Python字典的應用之大資料量的對賬

我所在的項目有個對賬系統，最初我是寫了腳本來校驗對賬結果的，對賬的2張表的資料量大概是 100條、 100w條；這次提測，手動造了幾百萬的資料，成了100萬條、 100萬條數量級，執行我的腳本，卻跑不出來結果，真的難住我了，做了些優化，分享下。

個人部落格：https://blog.csdn.net/zyooooxie

情景

這個系統是C-G的對賬【原始資料共6個表】，線上C的一個月資料量超過600w，因為對賬時間比較長，在更換技術方案後，提測給我；我在3個表每個都造了100-200w的資料，剩下3個表是爬蟲爬取回來的，是20w-200w的資料量。

其實，想要看對賬結果對不對，直接抽樣N條記錄，從對賬結果表反推到原始資料表，對比預期結果，就能校驗完。

但最初就是用的腳本來做，也就沒按上面去做，非靠我的腳本來搞。

非作死不可。

最早一版

最初2個表資料量分别是 100條、100萬條，我寫的腳本跑的溜溜的，沒問題。

思路如下：

list_a 是C系統的資料list；list_b是G系統的資料list；

将2個list中每個元素的4個字段進行比對，來把符合條件的元素扔到對應的對賬結果list 【共6個結果，如下圖】

new_list = [a for a in list_a if a in list_b]
        Log.info('Consistent-1000的有：{}'.format(new_list))

        new_list1 = [[a, b] for a in list_a for b in list_b if a[0] == b[0] and a[2] != b[2] and a[1] == b[1]]
        Log.info('Amounts Difference-1002的有：{}'.format(new_list1))

        new_list2 = [[a, b] for a in list_a for b in list_b if a[0] == b[0] and a[3] != b[3] and a[2] == b[2] and a[1] == b[1]]
        Log.info('Date difference-1003的有：{}'.format(new_list2))

        new_list3 = [[a, b] for a in list_a for b in list_b if a[0] == b[0] and a[1] != b[1]]
        Log.info('Status Difference-1001的有：{}'.format(new_list3))

        new_list4 = list()
        for a in list_a:
            for b in list_b:
                if a[0] != b[0]:
                    pass
                else:
                    break
                if b is list_b[-1]:
                    new_list4.append(a)
        Log.info('Miss G Bill-1004的有：{}'.format(new_list4))

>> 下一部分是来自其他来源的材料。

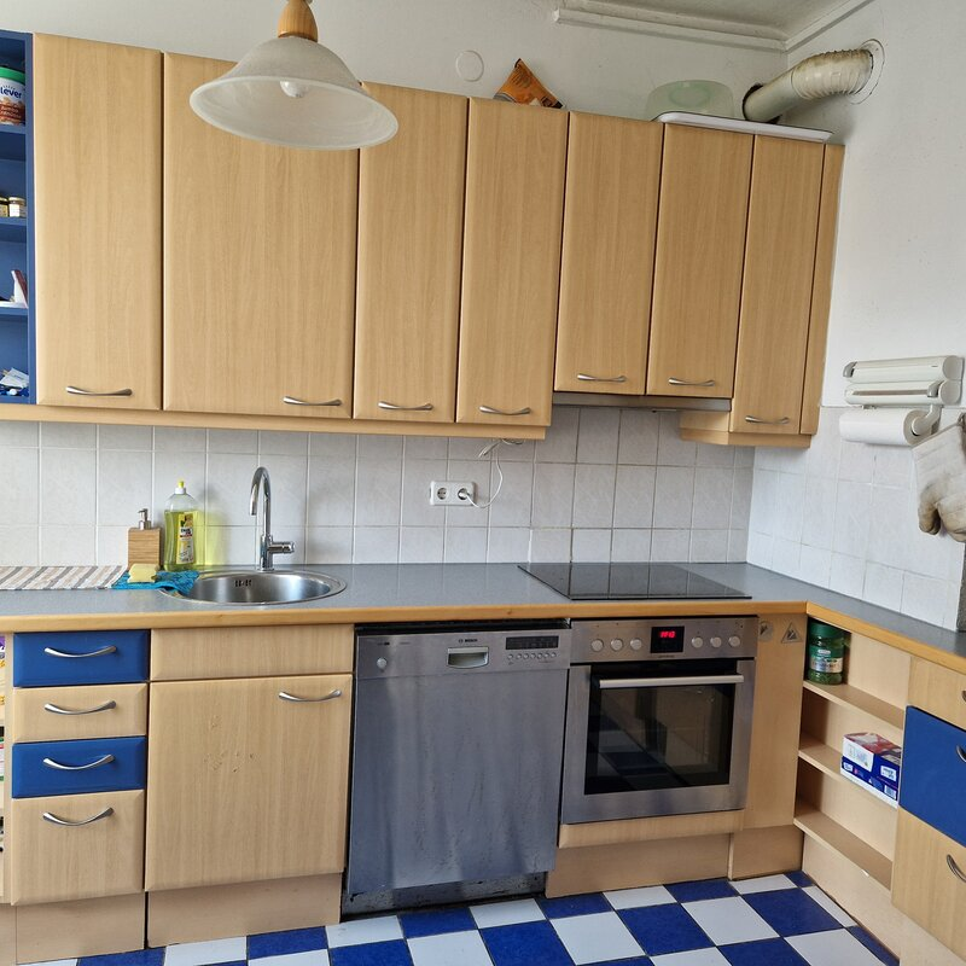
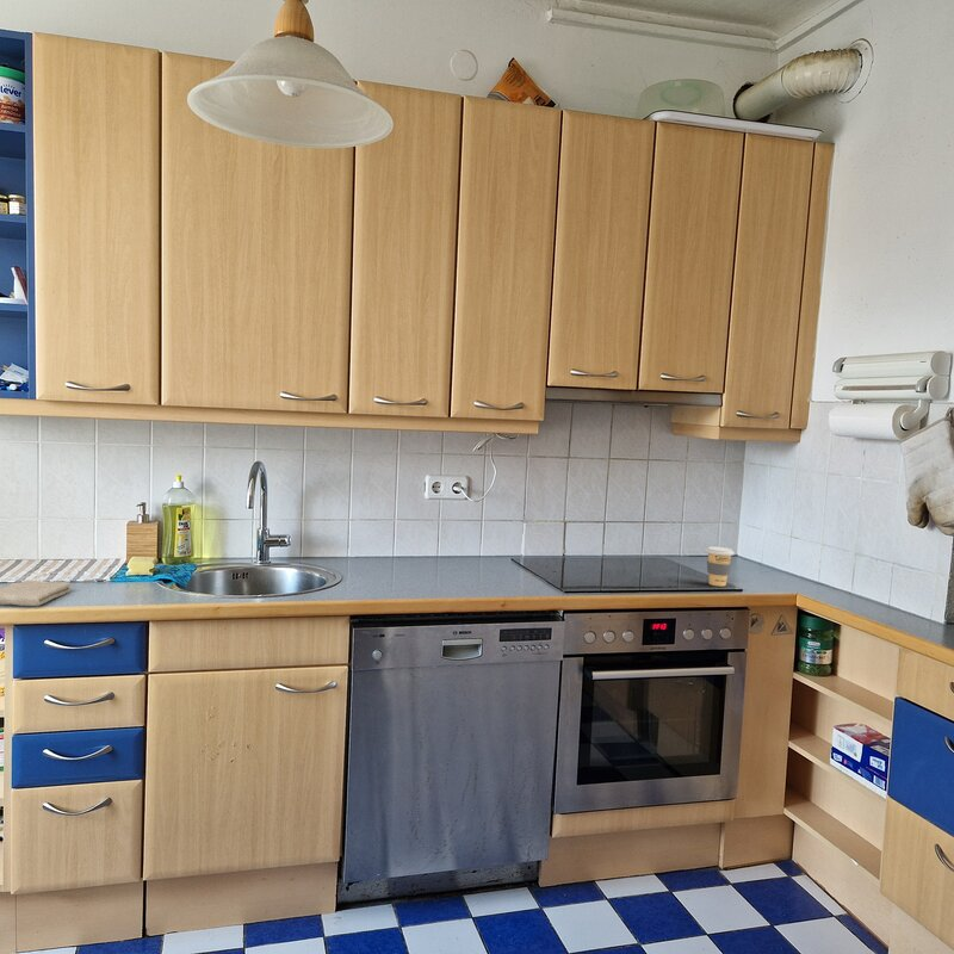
+ washcloth [0,580,72,607]
+ coffee cup [705,546,735,588]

        new_list5 = list()
        for b in list_b:
            for a in list_a:
                if b[0] != a[0]:
                    pass
                else:
                    break
                if a is list_a[-1]:
                    new_list5.append(b)
        Log.info('Miss C Bill-1005的有：{}'.format(new_list5))

第一版

這次優化是因為最早一版用清單生成式看似代碼簡化，實際至少要執行6次循環嵌套；在資料量少的時候，無所謂；可當一個list是100w的長度，可能一次循環嵌套就要100w X 100w；是以優化為第一版，執行2次循環嵌套，拿出6個結果；

for a in list_a:
            for b in list_b:
                if a[0] != b[0]:
                    pass
                else:
                    if a == b:      # 4個字段全相同
                        consistent_1000.append([a, b])
                    elif a[0] == b[0] and a[3] != b[3] and a[2] == b[2] and a[1] == b[1]:
                        date_1003.append([a, b])
                    elif a[0] == b[0] and a[2] != b[2] and a[1] == b[1]:
                        amount_1002.append([a, b])
                    elif a[0] == b[0] and a[1] != b[1]:
                        status_1001.append([a, b])

                    break
                if b is list_b[-1]:
                    g_miss_1004.append(a)
        
        new_list5 = list()
        for b in list_b:
            for a in list_a:
                if b[0] != a[0]:
                    pass
                else:
                    break
                if a is list_a[-1]:
                    new_list5.append(b)

但即便如此，想跑出來結果還是沒戲啊。。。

【下圖是其中1條用例還沒執行完的日志】

Python字典的應用之大資料量的對賬

第二版

其實這次優化，真的是很為難，已經用習慣了list；感覺沒啥思路。

和同僚溝通過 + 看到資料說：選擇合适的資料結構就可以實作優化，

Python字典的應用之大資料量的對賬

是以才想到用字典；然後就被驚豔了【4個 100w X 100w的對帳差不多3分鐘搞定】

怎麼用呢？

比如說：把list_a、list_b的元素分别變為某字典的key，在第二個字典查找這第一個字典的某個key，找到就說明此key 2邊都有，即這個元素 2邊都有 =》這個元素屬于對賬結果中 4個字段值全相同的；

dict_a_new = dict.fromkeys(list_a, True)
        dict_b_new = dict.fromkeys(list_b, True)
        # 所有字段全相同的元素 list
        consistent_1000 = [i for i in dict_a_new if i in dict_b_new]

那部分字段值相同呢？

我的思路：4個相同的(少) 和 3個相同的(多) 對比，某元素在3個相同但不在4個相同，就說明此元素第4個字段不同的；以此類推；

dict_a_new = dict.fromkeys(list_a, True)
        dict_b_new = dict.fromkeys(list_b, True)
        # 所有字段全相同的元素 list
        consistent_1000 = [i for i in dict_a_new if i in dict_b_new]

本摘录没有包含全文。